After my fellowship, I went to work at Northwell Health in their corporate informatics and data science department. My team was tasked with using informatics and data science tools to improve EHR usability, operational efficiency, clinical workflows, quality of care, and ultimately patient outcomes. The data was very messy to say the least, and it was so time-consuming to produce one trustworthy analysis. When I learned about the national dataset Truveta had put together, I immediately recollected all the painful data munging and normalization our team had to do for analyses. That’s what drew me in, the potential of the dataset and the product to improve individual and population health.
What does Truveta’s vision — saving lives with data — mean to you?
To me, it means empowering effective and timely research that can provide improvements in clinical care and quality of care. I also believe health systems can immensely benefit from using the data transformed by Truveta to improve quality of care.
Have there been any specific patients who have inspired you along the way?
There have been so many. I connected with one patient over lemon juice packets at breakfast. I saw her over several subsequent hospital admissions, and we formed a bond. I still believe the human touch is an essential component of patient care and healing, it is also one of the most rewarding parts of being a physician.
How has the pandemic changed the way you work?

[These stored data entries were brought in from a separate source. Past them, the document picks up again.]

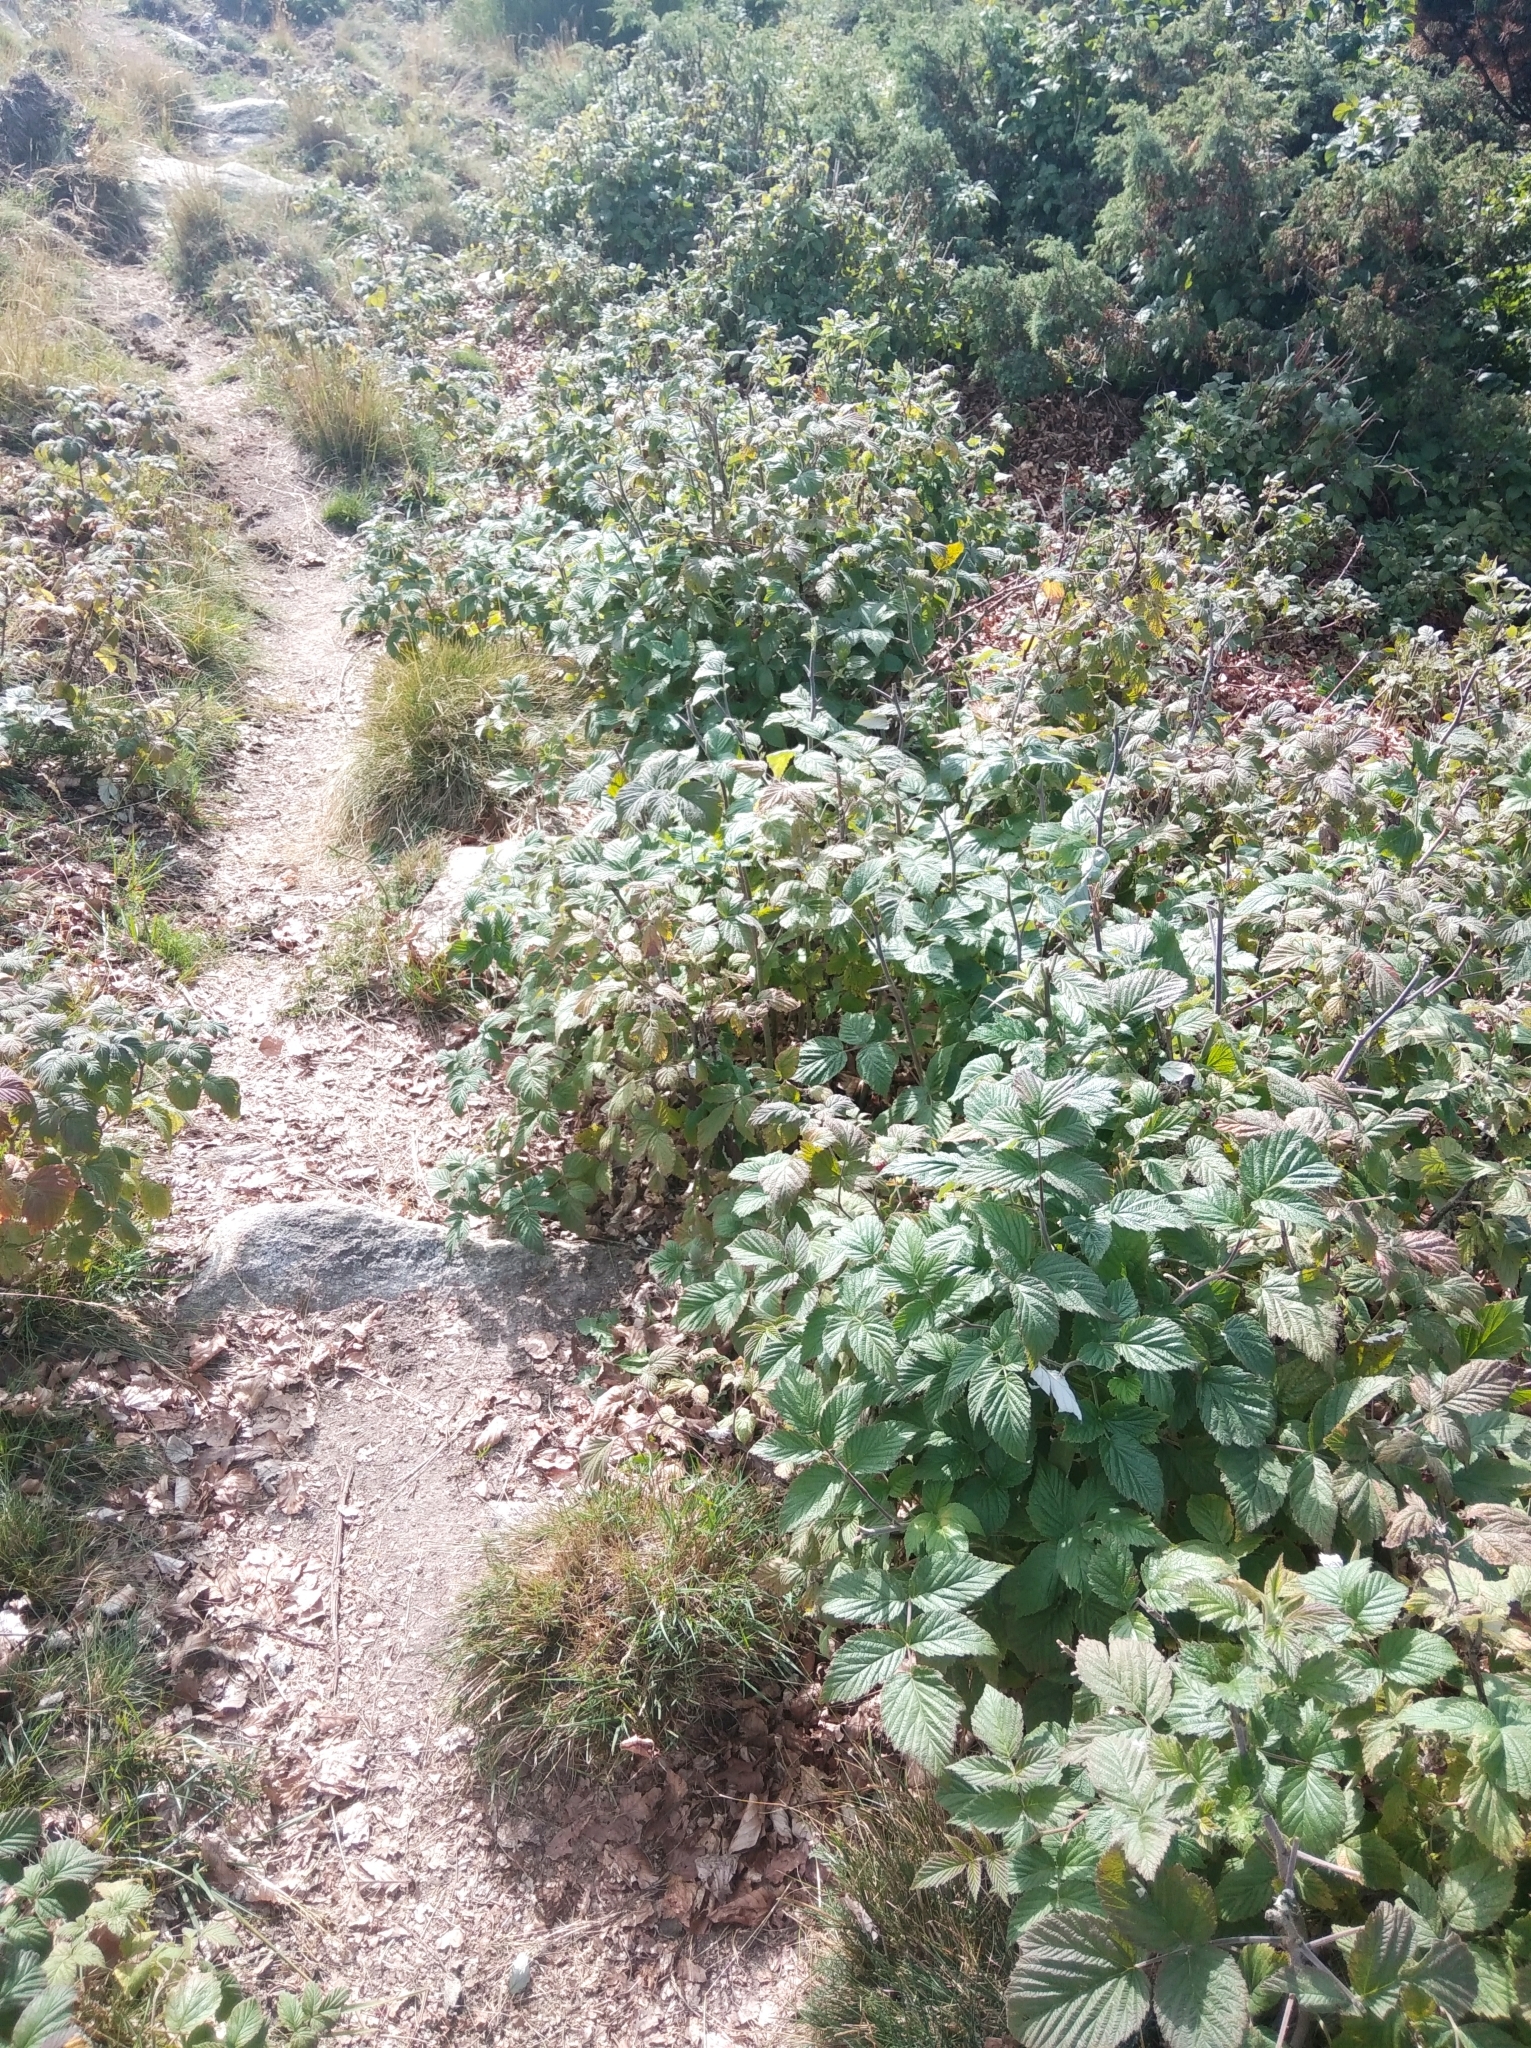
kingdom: Plantae
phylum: Tracheophyta
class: Magnoliopsida
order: Rosales
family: Rosaceae
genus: Rubus
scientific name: Rubus idaeus
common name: Raspberry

During the early pandemic phase in New York, I shifted to full clinical work until the patient volumes started decreasing. I do less clinical work now. I’ve also learned to work remotely, which was very strange to me at the beginning.
What are you looking forward to next at Truveta?
I love working with the super intelligent people at Truveta and I learn from them every day. My previous experience has been mostly in clinical settings. At Truveta, I get to understand the engineering and product/business side of things. I also look forward to working more with our healthcare systems and related products.
What’s the best advice you’ve received in your career so far?
One of my clinical mentors during my internship gave sound advice; he said when you feel overwhelmed by the knowledge, emotional, and work burdens that come with providing good clinical care, always remember that everything you do is in the service of your patients. It is a privilege to help people during some of the most vulnerable times in their lives. That service and privilege-oriented mentality can help keep you grounded.